Katani ferma les yeux et se concentra essayant de matérialiser autour d’elle l’arène et son atmosphère : la terre battue sous ses pieds, les odeurs de sueur, de sang, les cris déterminés des soldats à l’exercice… Elle musela son angoisse tant bien que mal pendant qu’elle visualisait l’une des nombreuses ouvertures sombres où elle avait l’habitude de se dissimuler.
Elle ouvrit les yeux. Les jambes tremblantes de tension angoissée. Le soleil qui brillait déjà de mille feux, l’éblouit si bien qu’elle ne distingua pas bien les alentours. Cependant, elle était à bon port
Son soulagement fut de courte durée. Très vite, l’écho des lames entrechoquées se tut tout comme les ahanements d’effort des soldats. D’innombrables regards étonnés se dirigèrent vers la jeune princesse figée par la gêne. Elle se trouvait en plein centre de l’arène.

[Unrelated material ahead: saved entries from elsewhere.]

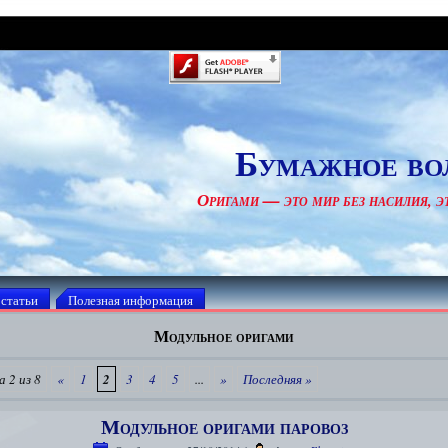
Бумажное во
Оригами — это мир без насилия, эт
 статьи
Полезная информация
Модульное оригами
 2 из 8
«
1
2
3
4
5
...
»
Последняя »
Модульное оригами паровоз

Elle se mit à reculer d’un pas hésitant tout en baissant honteusement la tête pour fuir les yeux circonspects braqués sur elle. Alors que les soldats se rapprochait d’elle et qu’elle envisageait de prendre ses jambes à son cou, elle reconnut le feulement de Laïfa. Une seconde après, le majestueux Laïggos se trouvait entre elle et les soldats à l’entraînement.
- C’est ainsi que vous saluez Son Altesse la princesse Katani ? Garde-à-vous ! s’exclama Rafa d’une voix puissante.

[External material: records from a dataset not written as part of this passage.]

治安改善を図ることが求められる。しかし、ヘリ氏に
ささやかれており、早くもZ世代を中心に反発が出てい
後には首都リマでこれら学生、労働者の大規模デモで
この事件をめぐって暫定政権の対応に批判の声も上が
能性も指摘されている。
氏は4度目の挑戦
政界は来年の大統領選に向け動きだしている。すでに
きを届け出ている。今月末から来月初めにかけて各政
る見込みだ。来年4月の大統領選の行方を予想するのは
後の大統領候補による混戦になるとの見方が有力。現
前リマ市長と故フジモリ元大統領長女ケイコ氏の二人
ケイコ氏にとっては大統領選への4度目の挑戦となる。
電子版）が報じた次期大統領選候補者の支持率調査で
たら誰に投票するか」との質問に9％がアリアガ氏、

Laïfa se recula. Toute trace de surprise avait disparu pour faire place à des hommes droits comme des i, le poing sur le cœur. Katani, toujours aussi mal à l’aise, réussit pourtant à leur rendre leur salut d’un hochement de tête.
- Vous pouvez retourner à l’entraînement ! tonna Rafa, d’un ton sans appel avant de descendre de sa monture pour se tourner vers la jeune fille.
Aussitôt, Laïfa disparut laissant une impression de grand vide à Katani.
- Suivez-moi princesse, je vais vous conduire à vos appartements, reprit le grand guerrier en posant une main rassurante sur son épaule.
Elle acquiesça en silence avant de lui emboîter le pas.